Silbermann stares at me blankly. "We're just trying to preserve the authenticity," he says. "Pinterest is a young platform."
It's sometimes hard to tell whether Silbermann is being sincere or coy when he says things like this.
This year, Silbermann hired Tim Kendall, an engineer with an MBA from Stanford University, to serve as the company's head of product management and partnerships. Kendall is credited with creating Facebook's monetisation strategy in 2006, and he helped Tumblr develop its recently launched advertising platform.
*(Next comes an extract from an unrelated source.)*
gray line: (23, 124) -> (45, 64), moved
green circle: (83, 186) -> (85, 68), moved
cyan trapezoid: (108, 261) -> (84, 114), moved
"What's unique about Pinterest is that as you go through these streams of content, some of that content will be purely organic and non-commercial and some of it will be commercial," says Kendall, "and you're not able to discern between the two.
"That's pretty awesome for future business potential."
However, as Kendall suggests, selling products might be just the beginning for Pinterest. Jess Lee, chief executive of fashion-focused Pinterest rival Polyvore, says, "E-commerce 1.0 was driven by digital cameras, electronics, hard goods - things with technical specs that you can plot on a chart. But why does someone pay US$25,000 for an Hermès handbag? It's not rational. It's based on taste; it's totally amorphous and not trackable. That's e-commerce 2.0."
Polyvore, which is profitable and attracts five million users a month in the US, makes about half of its revenue from taking a cut of what its users discover on its site and end up buying elsewhere. The other half of Polyvore's revenue, though, comes from magazine-style advertising campaigns by the likes of Nordstrom and Mercedes.
"I want the entire sales funnel," says Lee, meaning both the ad revenue that creates the desire and the sales that fulfil it.
A clue that Pinterest might be aiming for this approach: the investment by Rakuten, a US$5 billion online retailer.
"We share a vision with Pinterest," says Mikitani. "Our theme is that shopping is entertainment. If everybody bought everything on Amazon, it would be a dystopia."
Pinterest could continue to refine the way it encourages the discovery of products - incorporating splashy (and expensive) ads - and it could sell goods on pinboards on behalf of retailers. Or it could turn itself into a giant affiliate marketer. Whereas electronics, the bread and butter of most e-commerce sites, has painfully narrow margins, the categories that dominate Pinterest, such as apparel and home furnishings, can have initial margins of 50 per cent or more.
I try some of these theories out on Silbermann, who demurs, obfuscates, cracks wise and generally prattles on about the need to focus on his product. Perhaps out of frustration, I suggest that perhaps he hasn't yet figured out how his beloved grid will actually make money.
Silbermann smiles, looks me in the eye and ever so politely says: "We have a pretty good sense.